§ What to work on
A. In the forum thread on site speed, explain why tedster treats site speed as only a minor ranking factor.
B. List every distinct member label that appears with the posters' names in the forum thread on site speed.
C. Carry on the forum thread on site speed from where it stops.

§ Selected extract
So, at present it is FUD. Thought so.

tedster

5:30 pm on Aug 11, 2010 (gmt 0)

WebmasterWorld Senior Member 10+ Year Member



The only official word I know of has been from Matt Cutts. He described site speed as a minor ranking factor that comes into play as a kind of "tie breaker" in very close ranking competitions -- and this happens for less than 10% of query terms.

In my opinion, the FUD is coming from some parts of the webmaster and SEO community who are latching on to the "latest big thing". This unfortunate pattern shows up a lot in web development altogether, and not just in the area of SEO.

Lame_Wolf

6:28 pm on Aug 11, 2010 (gmt 0)

WebmasterWorld Senior Member 10+ Year Member Top Contributors Of The Month



In my opinion, the FUD is coming from some parts of the webmaster and SEO community who are latching on to the "latest big thing". This unfortunate pattern shows up a lot in web development altogether, and not just in the area of SEO.

Totally agree.

§ Information supplied
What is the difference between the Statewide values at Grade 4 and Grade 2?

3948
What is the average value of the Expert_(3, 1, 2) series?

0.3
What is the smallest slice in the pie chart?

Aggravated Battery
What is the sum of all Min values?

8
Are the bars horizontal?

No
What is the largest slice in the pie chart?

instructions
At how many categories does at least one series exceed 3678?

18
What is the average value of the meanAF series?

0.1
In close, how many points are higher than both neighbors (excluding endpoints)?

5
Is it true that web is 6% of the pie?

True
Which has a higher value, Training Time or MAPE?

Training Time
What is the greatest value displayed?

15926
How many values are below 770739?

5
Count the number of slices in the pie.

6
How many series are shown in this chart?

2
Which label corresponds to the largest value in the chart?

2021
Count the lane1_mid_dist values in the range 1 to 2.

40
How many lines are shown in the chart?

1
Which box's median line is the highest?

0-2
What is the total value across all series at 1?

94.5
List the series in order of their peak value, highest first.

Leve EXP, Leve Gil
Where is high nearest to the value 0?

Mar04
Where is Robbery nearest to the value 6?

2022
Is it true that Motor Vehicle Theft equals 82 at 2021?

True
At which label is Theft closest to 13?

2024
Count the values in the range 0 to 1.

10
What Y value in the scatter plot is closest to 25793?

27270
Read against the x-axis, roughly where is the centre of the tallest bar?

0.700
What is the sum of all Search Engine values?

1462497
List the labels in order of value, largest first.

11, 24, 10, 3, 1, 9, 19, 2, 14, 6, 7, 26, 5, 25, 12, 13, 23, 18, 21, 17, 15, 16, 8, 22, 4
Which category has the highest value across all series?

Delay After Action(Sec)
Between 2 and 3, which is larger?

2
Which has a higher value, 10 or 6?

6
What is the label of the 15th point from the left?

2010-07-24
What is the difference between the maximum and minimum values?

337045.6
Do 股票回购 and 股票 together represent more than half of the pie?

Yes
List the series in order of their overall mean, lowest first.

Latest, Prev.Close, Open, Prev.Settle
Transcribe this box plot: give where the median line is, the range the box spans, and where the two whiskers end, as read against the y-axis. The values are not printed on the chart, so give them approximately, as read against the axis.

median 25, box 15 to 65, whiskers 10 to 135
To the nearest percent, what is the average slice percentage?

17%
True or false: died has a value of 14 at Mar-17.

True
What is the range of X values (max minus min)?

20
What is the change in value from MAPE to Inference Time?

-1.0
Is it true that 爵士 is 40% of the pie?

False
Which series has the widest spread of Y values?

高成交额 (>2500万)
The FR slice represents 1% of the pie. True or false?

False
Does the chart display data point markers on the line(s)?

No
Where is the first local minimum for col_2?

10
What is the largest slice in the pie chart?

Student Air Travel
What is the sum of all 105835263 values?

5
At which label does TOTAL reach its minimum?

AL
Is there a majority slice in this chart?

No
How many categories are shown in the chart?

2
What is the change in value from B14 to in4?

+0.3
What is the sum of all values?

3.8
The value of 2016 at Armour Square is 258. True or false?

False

§ Answers for each item
A. Tedster relies on Matt Cutts, the only official source he knows of. Cutts described site speed as a minor factor that works as a "tie breaker" in very close ranking competitions. This happens for less than 10% of query terms.

B.
- WebmasterWorld Senior Member
- 10+ Year Member
- Top Contributors Of The Month

C.
The only time speed bothers me is when my site is slow/sluggish. I'm not bothered how fast it is.

Maurice

9:38 am on Aug 12, 2010 (gmt 0)

10+ Year Member



@Lame_Wolf @tedster

well some of us do work in a competitive markets :-) you do want to look at page speed both from a SEO perspective and also a slow site will kill your bounce rates as users hit the back button.

A related q is does google look at bounce rates ie where people goto a serp and than quickly go back and select another link.

LameWolf "The only time speed bothers me is when my site is slow/sluggish. I'm not bothered how fast it is"

so which one is it ? you just contradicted your self there.